Dosing regimens for clone RMT2-14 (an anti-mouse TIM-2 antibody) in mouse models are determined by the specific disease context, experimental design, and mouse strain used, but they generally follow established in vivo antibody administration protocols with adjustments as needed for model-specific factors.

Key details:

• The typical dosing regimen for RMT2-14 is designed based on its pharmacokinetics, biological activity, and the intended effect (e.g., blockade vs. depletion) in the specific mouse model.
• Dosing amounts and schedules can vary; however, for most in vivo studies with functional-grade antibodies targeting immune checkpoints in mice, doses often range from 100 μg to 500 μg per mouse per injection, administered intraperitoneally or intravenously.
• The frequency of administration is commonly every 3–4 days, but may be adapted to the specific tumor or immune model and experimental objectives.
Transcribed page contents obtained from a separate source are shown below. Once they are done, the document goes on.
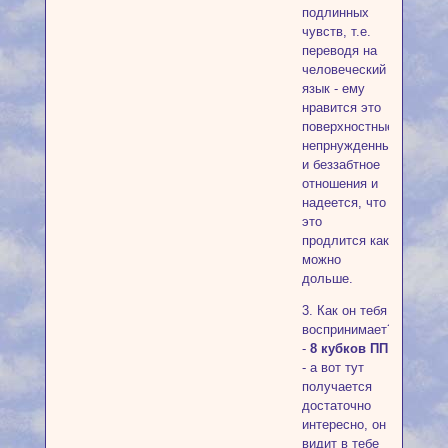
подлинных
чувств, т.е.
переводя на
человеческий
язык - ему
нравится это
поверхностные,
непрнужденные
и беззабтное
отношения и
надеется, что
это
продлится как
можно
дольше.
3. Как он тебя
воспринимает?
-
8 кубков ПП
- а вот тут
получается
достаточно
интересно, он
видит в тебе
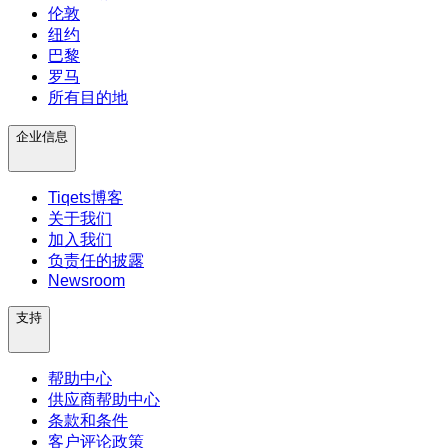
伦敦
纽约
巴黎
罗马
所有目的地
企业信息
Tiqets博客
关于我们
加入我们
负责任的披露
Newsroom
支持
帮助中心
供应商帮助中心
条款和条件
客户评论政策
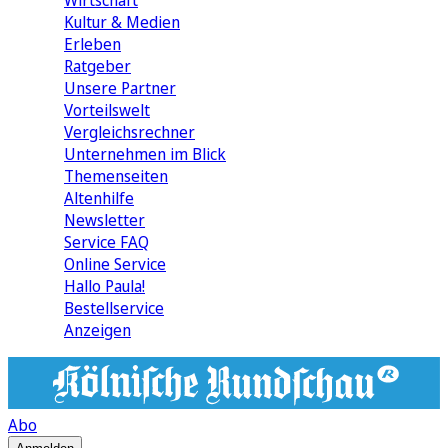
Wirtschaft
Kultur & Medien
Erleben
Ratgeber
Unsere Partner
Vorteilswelt
Vergleichsrechner
Unternehmen im Blick
Themenseiten
Altenhilfe
Newsletter
Service FAQ
Online Service
Hallo Paula!
Bestellservice
Anzeigen
Abo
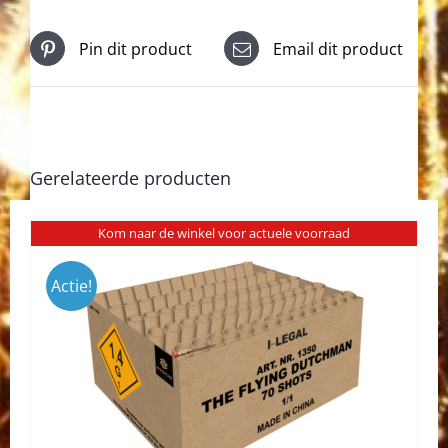
Pin dit product
Email dit product
Gerelateerde producten
Kom naar de winkel voor actuele voorraad
Actie!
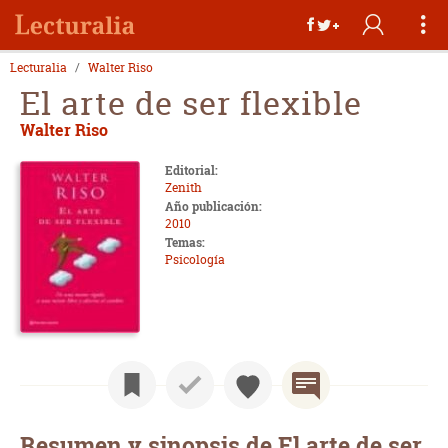
Lecturalia
Walter Riso
El arte de ser flexible
Walter Riso
Editorial:
Zenith
Año publicación:
2010
Temas:
Psicología
Resumen y sinopsis de El arte de ser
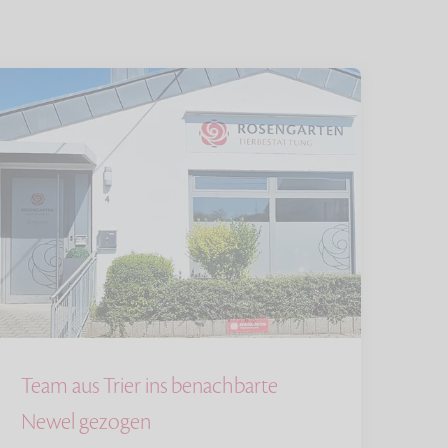
Team aus Trier ins benachbarte
Newel gezogen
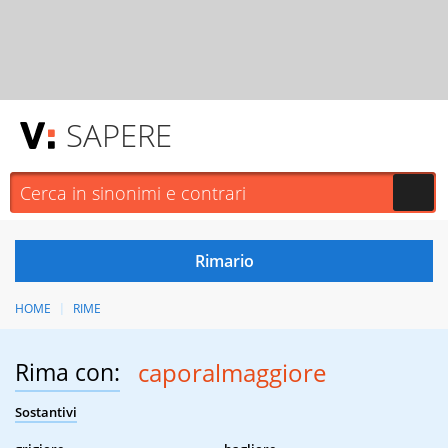
SAPERE
HOME
RIME
Rima con:
caporalmaggiore
Sostantivi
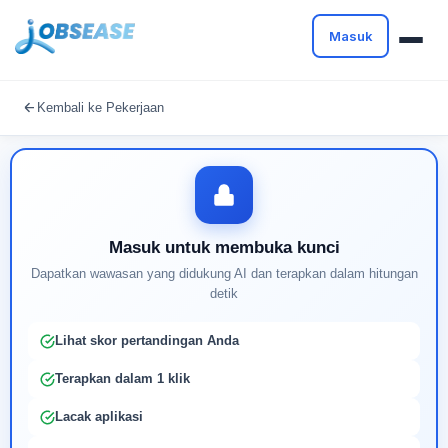
Masuk
Masuk untuk melanjutkan
Kembali ke Pekerjaan
Buat profil Anda untuk membuka kunci pencocokan
pekerjaan yang didukung AI
Masuk untuk membuka kunci
Dapatkan wawasan yang didukung AI dan terapkan dalam hitungan
detik
Lihat skor pertandingan Anda
Terapkan dalam 1 klik
Lacak aplikasi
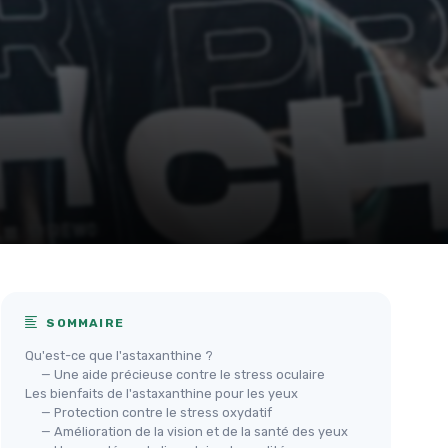
SOMMAIRE
Qu'est-ce que l'astaxanthine ?
— Une aide précieuse contre le stress oculaire
Les bienfaits de l'astaxanthine pour les yeux
— Protection contre le stress oxydatif
— Amélioration de la vision et de la santé des yeux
This aligns with dosing intervals seen for similar antibodies in immuno-oncology studies.
• Tumor models (e.g., syngeneic or xenografts): Dosing is often on the higher end of the range and may be combined with other checkpoint inhibitors or modalities, with adjustments made based on tumor size, growth kinetics, and observed antibody efficacy.
• Specialized models (e.g., autoimmunity or infection): Dose and schedule may be reduced, spaced out, or titrated based on the sensitivity of the model and the desired immunomodulatory effect rather than direct tumor kill.

Sources note that the exact regimen should be empirically tailored as mouse strain, tumor type, immune status, and study goal all influence antibody pharmacodynamics and results. Major reagent suppliers and antibody dosing guides provide standard starting doses but recommend pilot experiments to optimize regimens for new models.

Summary Table: Typical RMT2-14 Dosing in Mouse Models

Model-dependent variation:
Dosing may be increased in models with rapid antibody clearance or highly proliferative tumors, or decreased in sensitive strains or when used in chronic studies. Optimization should consider mouse age, weight, and health as well.

In summary:
The dosing regimen of RMT2-14 in mouse models is generally 100–500 μg per mouse every 3–4 days, with specifics adjusted for the particular disease model and experimental goals, in keeping with standard in vivo antibody protocols.